Поднявшись на Большую стену, связной добрался до лагеря генуэзцев, устроенного возле Пятых военных ворот, быстро поседлал свою лошадь, которая мирно паслась там, а затем, следуя вдоль берега Ликоса через поля, пастбища и мелкие овраги по заросшим двухколейным дорогам, так же быстро добрался до ставки.

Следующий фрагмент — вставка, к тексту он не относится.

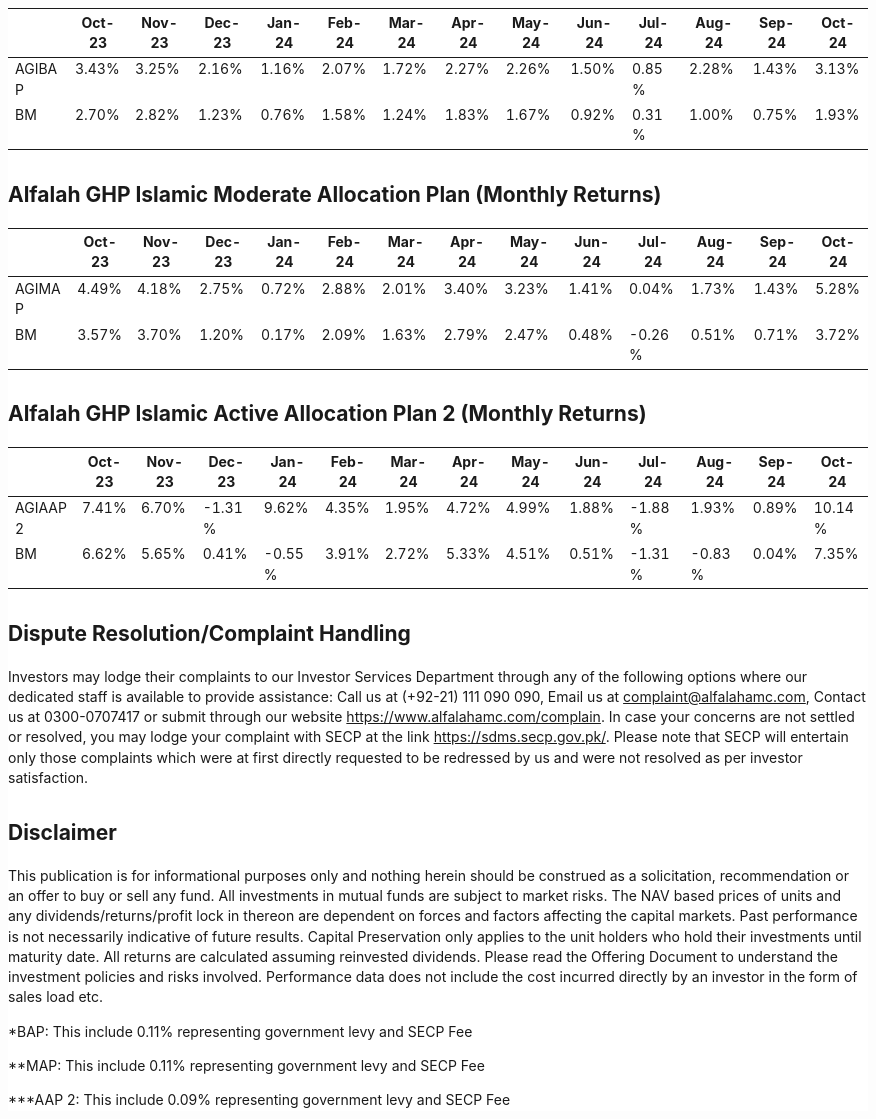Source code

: |        | Oct-23 | Nov-23 | Dec-23 | Jan-24 | Feb-24 | Mar-24 | Apr-24 | May-24 | Jun-24 | Jul-24 | Aug-24 | Sep-24 | Oct-24 |
| ------ | ------ | ------ | ------ | ------ | ------ | ------ | ------ | ------ | ------ | ------ | ------ | ------ | ------ |
| AGIBAP | 3.43%  | 3.25%  | 2.16%  | 1.16%  | 2.07%  | 1.72%  | 2.27%  | 2.26%  | 1.50%  | 0.85%  | 2.28%  | 1.43%  | 3.13%  |
| BM     | 2.70%  | 2.82%  | 1.23%  | 0.76%  | 1.58%  | 1.24%  | 1.83%  | 1.67%  | 0.92%  | 0.31%  | 1.00%  | 0.75%  | 1.93%  |

## Alfalah GHP Islamic Moderate Allocation Plan (Monthly Returns)

|        | Oct-23 | Nov-23 | Dec-23 | Jan-24 | Feb-24 | Mar-24 | Apr-24 | May-24 | Jun-24 | Jul-24 | Aug-24 | Sep-24 | Oct-24 |
| ------ | ------ | ------ | ------ | ------ | ------ | ------ | ------ | ------ | ------ | ------ | ------ | ------ | ------ |
| AGIMAP | 4.49%  | 4.18%  | 2.75%  | 0.72%  | 2.88%  | 2.01%  | 3.40%  | 3.23%  | 1.41%  | 0.04%  | 1.73%  | 1.43%  | 5.28%  |
| BM     | 3.57%  | 3.70%  | 1.20%  | 0.17%  | 2.09%  | 1.63%  | 2.79%  | 2.47%  | 0.48%  | -0.26% | 0.51%  | 0.71%  | 3.72%  |

## Alfalah GHP Islamic Active Allocation Plan 2 (Monthly Returns)

|         | Oct-23 | Nov-23 | Dec-23 | Jan-24 | Feb-24 | Mar-24 | Apr-24 | May-24 | Jun-24 | Jul-24 | Aug-24 | Sep-24 | Oct-24 |
| ------- | ------ | ------ | ------ | ------ | ------ | ------ | ------ | ------ | ------ | ------ | ------ | ------ | ------ |
| AGIAAP2 | 7.41%  | 6.70%  | -1.31% | 9.62%  | 4.35%  | 1.95%  | 4.72%  | 4.99%  | 1.88%  | -1.88% | 1.93%  | 0.89%  | 10.14% |
| BM      | 6.62%  | 5.65%  | 0.41%  | -0.55% | 3.91%  | 2.72%  | 5.33%  | 4.51%  | 0.51%  | -1.31% | -0.83% | 0.04%  | 7.35%  |

## Dispute Resolution/Complaint Handling

Investors may lodge their complaints to our Investor Services Department through any of the following options where our dedicated staff is available to provide assistance: Call us at (+92-21) 111 090 090, Email us at complaint@alfalahamc.com, Contact us at 0300-0707417 or submit through our website https://www.alfalahamc.com/complain. In case your concerns are not settled or resolved, you may lodge your complaint with SECP at the link https://sdms.secp.gov.pk/. Please note that SECP will entertain only those complaints which were at first directly requested to be redressed by us and were not resolved as per investor satisfaction.

## Disclaimer

This publication is for informational purposes only and nothing herein should be construed as a solicitation, recommendation or an offer to buy or sell any fund. All investments in mutual funds are subject to market risks. The NAV based prices of units and any dividends/returns/profit lock in thereon are dependent on forces and factors affecting the capital markets. Past performance is not necessarily indicative of future results. Capital Preservation only applies to the unit holders who hold their investments until maturity date. All returns are calculated assuming reinvested dividends. Please read the Offering Document to understand the investment policies and risks involved. Performance data does not include the cost incurred directly by an investor in the form of sales load etc.

\*BAP: This include 0.11% representing government levy and SECP Fee

\*\*MAP: This include 0.11% representing government levy and SECP Fee

\*\*\*AAP 2: This include 0.09% representing government levy and SECP Fee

События и дальше складывались благоприятно, ведь неподалёку от шатра василевса нашёлся дядя Тодориса, Иоанн Кантакузин, который и передал просьбу, подкрепив её своим авторитетом, так что в итоге Тодорис с радостью сообщил Джустиниани, что к ним идёт военачальник из славного рода Рангаве* со всеми своими людьми. Три сотни опытных воинов, облачённых в чешуйчатый металлический доспех и прекрасно вооружённых.
_____________
* В "Повести о взятии Царьграда" Рангаве упомянут как "стратиг Рахкавей".
_____________
Пока Тодорис отсутствовал, обстрел прекратился, потому что на землю спустилась тьма. Однако защитники Города видели, что в турецком лагере продолжается оживлённое движение даже после наступления темноты. Факелы то и дело перемещались, как будто офицеры, получая приказы от начальников, сновали туда-сюда.
Когда смолк грохот пушек, стали явственно слышны неумолкающий барабанный бой и рёв турецких труб, а также жалобное мычание уставших волов, которых, судя по всему, ещё не выпрягли.
Генуэзцы не придали этому значения: все бросились чинить преграду из мешков, минувшим днём порушенную исполинской турецкой пушкой. Следовало работать, пока можно, а ведь волы своим рёвом будто предупреждали о том, что сейчас случится.
В темноте раздался грохот, как если бы началась сильнейшая гроза, а через мгновение послышался гулкий удар. Тодорис, стоявший на Малой стене вместе с Джустиниани почувствовал: камни под ногами содрогнулись. Юноша даже успел подумать, что это землетрясение, но тут же понял: это исполинская пушка выстрелила в последний раз! И удар пришёлся в Большую стену.